Monovision is when one eye sees far well and the other eye sees near.  This can occur naturally as some people may have one eye which grows longer than the other.

Contact Lenses and monovision

Many people opt for monovision with their contacts.  As we reach 40 years old, the lens in the eye becomes less elastic and/or the ciliary muscle (the muscle which moves the lens) weakens.  This causes near vision to deteriorate in those who are farsighted and those who never needed glasses to see far away.  One way to see near again other than reading glasses, is to correct one eye for near with a contact lens.  This is monovision.

Monovision is also used in LASIK  and can be done for cataract surgery as well.

Advantages of Monovision

1. It works. Less reliance on readers and patient satisfaction is high.

2. Clear vision at both near and far

3. Ease of use - many find putting in one contact or having one eye corrected for near work is much less cumbersome than putting on readers.

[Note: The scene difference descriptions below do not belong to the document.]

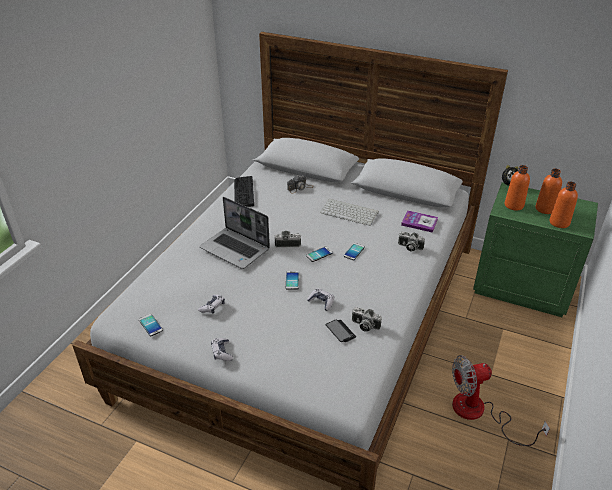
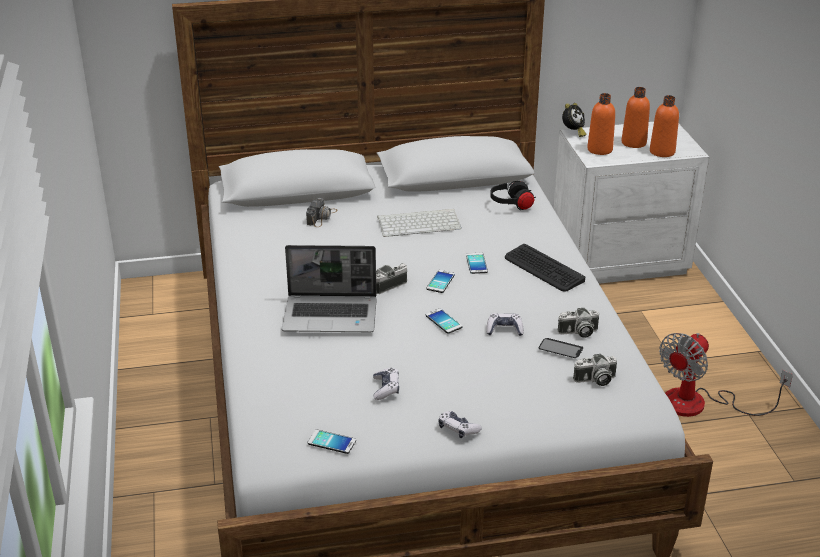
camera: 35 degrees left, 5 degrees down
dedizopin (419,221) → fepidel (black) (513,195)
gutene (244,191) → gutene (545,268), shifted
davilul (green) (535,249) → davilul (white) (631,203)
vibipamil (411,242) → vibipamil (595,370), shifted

Disadvantages of Monovision

1. Adaptation- There is some need to adjust to this if you are not born with monovision.  Most people are able to adapt, although some people find they feel unbalanced and/or dizzy.  I would recommend a trial prior to committing to monovision permenantly ( in the case of cataract surgery or LASIK).

2. Difficulty driving at night- Some people will wear glasses/distance contacts when driving at night. Monovision does decrease night vision somewhat due to the fact that only one eye is working for distance. Day driving is usually not affected.

3. Previous strabismus, lazy eye, or amblyopia- Those with a history of these conditions should not use monovision.

4. Difficulty threading a needle.  Most people still need reading glasses for this.

 

If you are considering monovision, your doctor will run further testing to get the best match for your needs and lifestyle.